University of Minnesota Law Professor Heidi Kitrosser will deliver the 2014 IIT Chicago-Kent College of Law/Roy C. Palmer Civil Liberties Prize Lecture

University of Minnesota Law School Professor Heidi Kitrosser will discuss her award-winning book Reclaiming Accountability: Transparency, Executive Power, and the U.S. Constitution at the 2014 IIT Chicago-Kent College of Law/Roy C. Palmer Civil Liberties Prize Lecture. The lecture will begin at 3 p.m. on November 20 in the law school's Judge Abraham Lincoln Marovitz Courtroom, 565 West Adams Street (between Clinton and Jefferson streets) in Chicago. The program is free and open to the public.

Professor Kitrosser is the eighth winner of the IIT Chicago-Kent College of Law/Roy C. Palmer Civil Liberties Prize, established in 2007 by alumnus Roy C. Palmer and his wife, Susan M. Palmer, to encourage and reward public debate among scholars on current issues affecting the rights of individuals and the responsibilities of governments throughout the world.

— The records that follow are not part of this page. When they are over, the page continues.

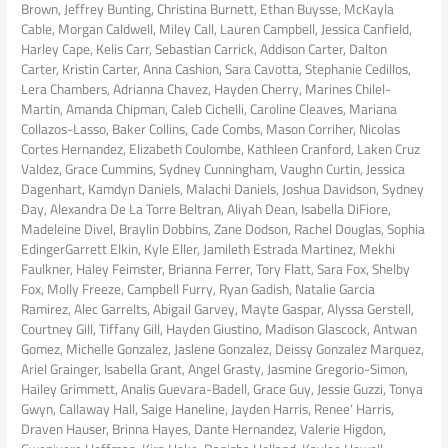
Brown, Jeffrey Bunting, Christina Burnett, Ethan Buysse, McKayla
Cable, Morgan Caldwell, Miley Call, Lauren Campbell, Jessica Canfield,
Harley Cape, Kelis Carr, Sebastian Carrick, Addison Carter, Dalton
Carter, Kristin Carter, Anna Cashion, Sara Cavotta, Stephanie Cedillos,
Lera Chambers, Adrianna Chavez, Hayden Cherry, Marines Chilel-
Martin, Amanda Chipman, Caleb Cichelli, Caroline Cleaves, Mariana
Collazos-Lasso, Baker Collins, Cade Combs, Mason Corriher, Nicolas
Cortes Hernandez, Elizabeth Coulombe, Kathleen Cranford, Laken Cruz
Valdez, Grace Cummins, Sydney Cunningham, Vaughn Curtin, Jessica
Dagenhart, Kamdyn Daniels, Malachi Daniels, Joshua Davidson, Sydney
Day, Alexandra De La Torre Beltran, Aliyah Dean, Isabella DiFiore,
Madeleine Divel, Braylin Dobbins, Zane Dodson, Rachel Douglas, Sophia
EdingerGarrett Elkin, Kyle Eller, Jamileth Estrada Martinez, Mekhi
Faulkner, Haley Feimster, Brianna Ferrer, Tory Flatt, Sara Fox, Shelby
Fox, Molly Freeze, Campbell Furry, Ryan Gadish, Natalie Garcia
Ramirez, Alec Garrelts, Abigail Garvey, Mayte Gaspar, Alyssa Gerstell,
Courtney Gill, Tiffany Gill, Hayden Giustino, Madison Glascock, Antwan
Gomez, Michelle Gonzalez, Jaslene Gonzalez, Deissy Gonzalez Marquez,
Ariel Grainger, Isabella Grant, Angel Grasty, Jasmine Gregorio-Simon,
Hailey Grimmett, Analis Guevara-Badell, Grace Guy, Jessie Guzzi, Tonya
Gwyn, Callaway Hall, Saige Haneline, Jayden Harris, Renee’ Harris,
Draven Hauser, Brinna Hayes, Dante Hernandez, Valerie Higdon,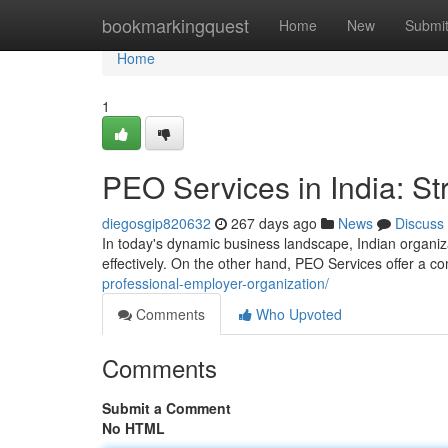
Home
bookmarkingquest
Home
New
Submi
Home
1
PEO Services in India: S
diegosgip820632
267 days ago
News
Discuss
In today's dynamic business landscape, Indian organi
effectively. On the other hand, PEO Services offer a 
professional-employer-organization/
Comments
Who Upvoted
Comments
Submit a Comment
No HTML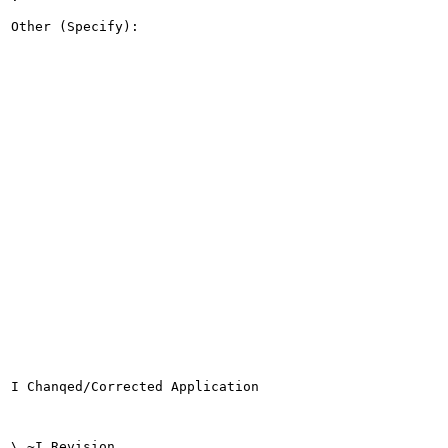
Other (Specify):

I Chanqed/Corrected Application

\ ~I Revision
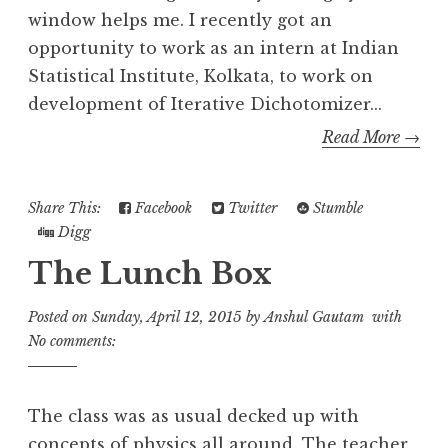
window helps me. I recently got an
opportunity to work as an intern at Indian
Statistical Institute, Kolkata, to work on
development of Iterative Dichotomizer...
Read More →
Share This:
Facebook
Twitter
Stumble
Digg
The Lunch Box
Posted on
Sunday, April 12, 2015
by
Anshul Gautam
with
No comments:
The class was as usual decked up with
concepts of physics all around. The teacher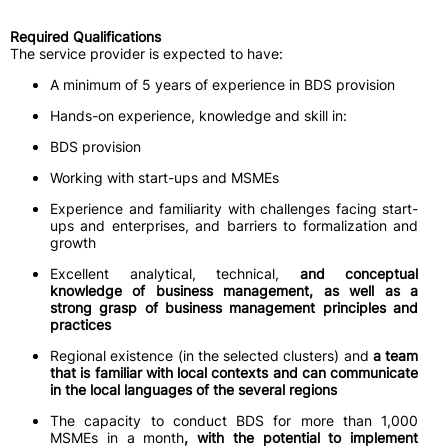
Required Qualifications
The service provider is expected to have:
A minimum of 5 years of experience in BDS provision
Hands-on experience, knowledge and skill in:
BDS provision
Working with start-ups and MSMEs
Experience and familiarity with challenges facing start-
ups and enterprises, and barriers to formalization and
growth
Excellent analytical, technical,
and conceptual
knowledge of business management, as well as a
strong grasp of business management principles and
practices
Regional existence (in the selected clusters) and
a team
that is familiar with local contexts and can communicate
in the local languages of the several regions
The capacity to conduct BDS for more than 1,000
MSMEs in a month
, with the potential to implement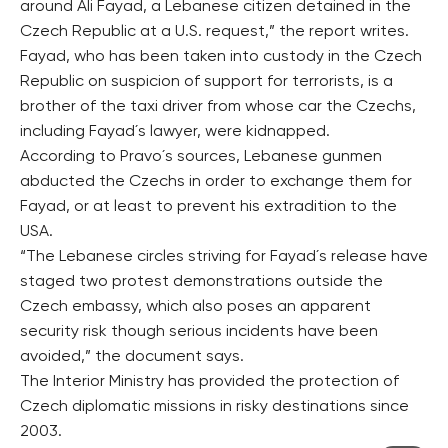
around Ali Fayad, a Lebanese citizen detained in the
Czech Republic at a U.S. request,” the report writes.
Fayad, who has been taken into custody in the Czech
Republic on suspicion of support for terrorists, is a
brother of the taxi driver from whose car the Czechs,
including Fayad´s lawyer, were kidnapped.
According to Pravo´s sources, Lebanese gunmen
abducted the Czechs in order to exchange them for
Fayad, or at least to prevent his extradition to the
USA.
“The Lebanese circles striving for Fayad´s release have
staged two protest demonstrations outside the
Czech embassy, which also poses an apparent
security risk though serious incidents have been
avoided,” the document says.
The Interior Ministry has provided the protection of
Czech diplomatic missions in risky destinations since
2003.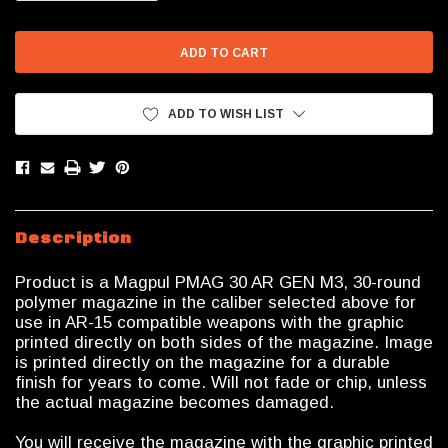
QUANTITY:
QUANTITY:
ADD TO WISH LIST
Description
Product is a Magpul PMAG 30 AR GEN M3, 30-round
polymer magazine in the caliber selected above for
use in AR-15 compatible weapons with the graphic
printed directly on both sides of the magazine. Image
is printed directly on the magazine for a durable
finish for years to come. Will not fade or chip, unless
the actual magazine becomes damaged.
You will receive the magazine with the graphic printed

Winning books are exemplary works of scholarship that explore the tension between civil liberties and national security in contemporary American society.

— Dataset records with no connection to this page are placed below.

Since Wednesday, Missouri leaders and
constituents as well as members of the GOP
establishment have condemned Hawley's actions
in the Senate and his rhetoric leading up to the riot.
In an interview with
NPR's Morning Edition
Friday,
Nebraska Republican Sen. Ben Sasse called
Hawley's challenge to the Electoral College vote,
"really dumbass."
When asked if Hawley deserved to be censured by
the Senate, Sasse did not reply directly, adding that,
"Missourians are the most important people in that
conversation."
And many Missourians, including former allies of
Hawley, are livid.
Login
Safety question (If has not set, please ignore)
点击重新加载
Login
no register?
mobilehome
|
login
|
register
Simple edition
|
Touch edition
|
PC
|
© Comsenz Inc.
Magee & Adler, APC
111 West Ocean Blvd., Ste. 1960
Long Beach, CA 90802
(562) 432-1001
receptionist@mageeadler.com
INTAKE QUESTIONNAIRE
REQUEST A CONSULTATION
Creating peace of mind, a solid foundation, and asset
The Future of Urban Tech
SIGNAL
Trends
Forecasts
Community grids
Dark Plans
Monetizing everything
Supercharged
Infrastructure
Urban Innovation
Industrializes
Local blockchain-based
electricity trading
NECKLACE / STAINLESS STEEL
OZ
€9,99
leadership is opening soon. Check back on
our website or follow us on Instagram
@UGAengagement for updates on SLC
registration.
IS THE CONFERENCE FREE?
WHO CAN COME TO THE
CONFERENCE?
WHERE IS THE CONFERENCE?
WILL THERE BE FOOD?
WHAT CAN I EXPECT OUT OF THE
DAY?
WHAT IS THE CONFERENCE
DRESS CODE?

In Reclaiming Accountability, Professor Kitrosser examines the tension between Americans' desire for transparency in government and the need for secrecy in matters of national security—two imperatives that are generally considered antithetical. She contends that this is not the case, and that our concern ought to lie not with secrecy per se but with the sort of unchecked secrecy that can result from "presidentialism," or constitutional arguments for broad executive control of information. Taking readers through the key presidentialist assertions—including "supremacy" and "unitary executive theory"—Professor Kitrosser explains how they misread the Constitution in a way that is profoundly at odds with democratic principles. Professor Kitrosser's book will be published in January 2015 by the University of Chicago Press.

A member of the University of Minnesota Law School since 2006, Professor Kitrosser teaches and writes in the areas of constitutional law, First Amendment law, and government secrecy. She graduated summa cum laude and Phi Beta Kappa with a degree in political science from the University of California, Los Angeles. She received her J.D. degree from Yale Law School.

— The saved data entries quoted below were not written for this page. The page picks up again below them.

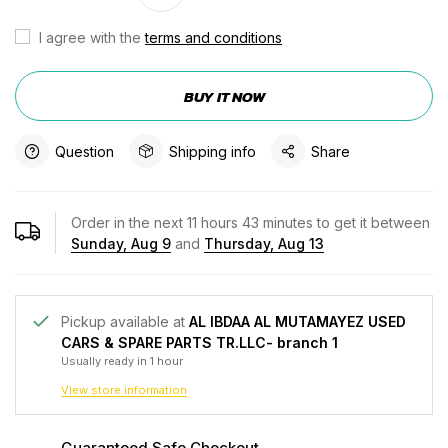
I agree with the
terms and conditions
BUY IT NOW
Question
Shipping info
Share
Order in the next
11
hours
43
minutes to get it between
Sunday, Aug 9
and
Thursday, Aug 13
Pickup available at
AL IBDAA AL MUTAMAYEZ USED
CARS & SPARE PARTS TR.LLC- branch 1
Usually ready in 1 hour
View store information
Guaranteed Safe Checkout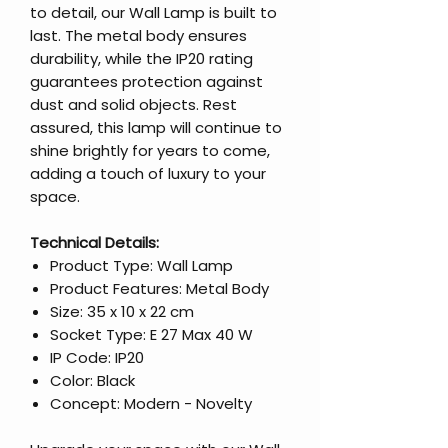
to detail, our Wall Lamp is built to
last. The metal body ensures
durability, while the IP20 rating
guarantees protection against
dust and solid objects. Rest
assured, this lamp will continue to
shine brightly for years to come,
adding a touch of luxury to your
space.
Technical Details:
Product Type: Wall Lamp
Product Features: Metal Body
Size: 35 x 10 x 22 cm
Socket Type: E 27 Max 40 W
IP Code: IP20
Color: Black
Concept: Modern - Novelty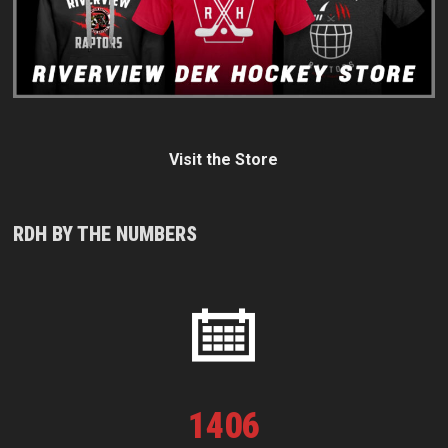
Visit the Store
RDH BY THE NUMBERS
1
406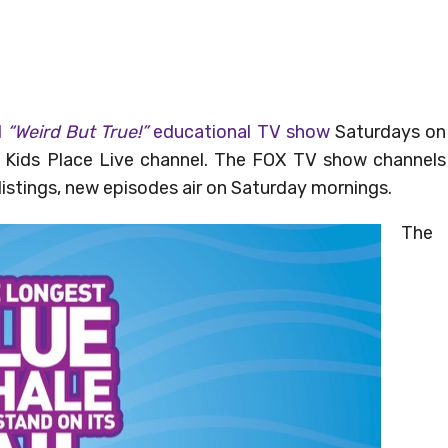
d
“Weird But True!”
educational TV show
Saturdays on
 Kids Place Live channel. The FOX TV show channels
 listings, new episodes air on Saturday mornings.
The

Benefactor Roy Palmer, a lawyer and real estate developer, is a 1962 honors graduate of IIT Chicago-Kent and a former member of its board of overseers. Palmer is the recipient of the IIT Chicago-Kent Alumni Association's 2012 Distinguished Service Award and was recently named by the law school as one of "125 Alumni of Distinction." Mr. and Mrs. Palmer are active in numerous civic, social and philanthropic organizations.

Founded in 1888, IIT Chicago-Kent College of Law is the law school of Illinois Institute of Technology, also known as Illinois Tech, a private, technology-focused, research university offering undergraduate and graduate degrees in engineering, science, architecture, business, design, human sciences, applied technology, and law.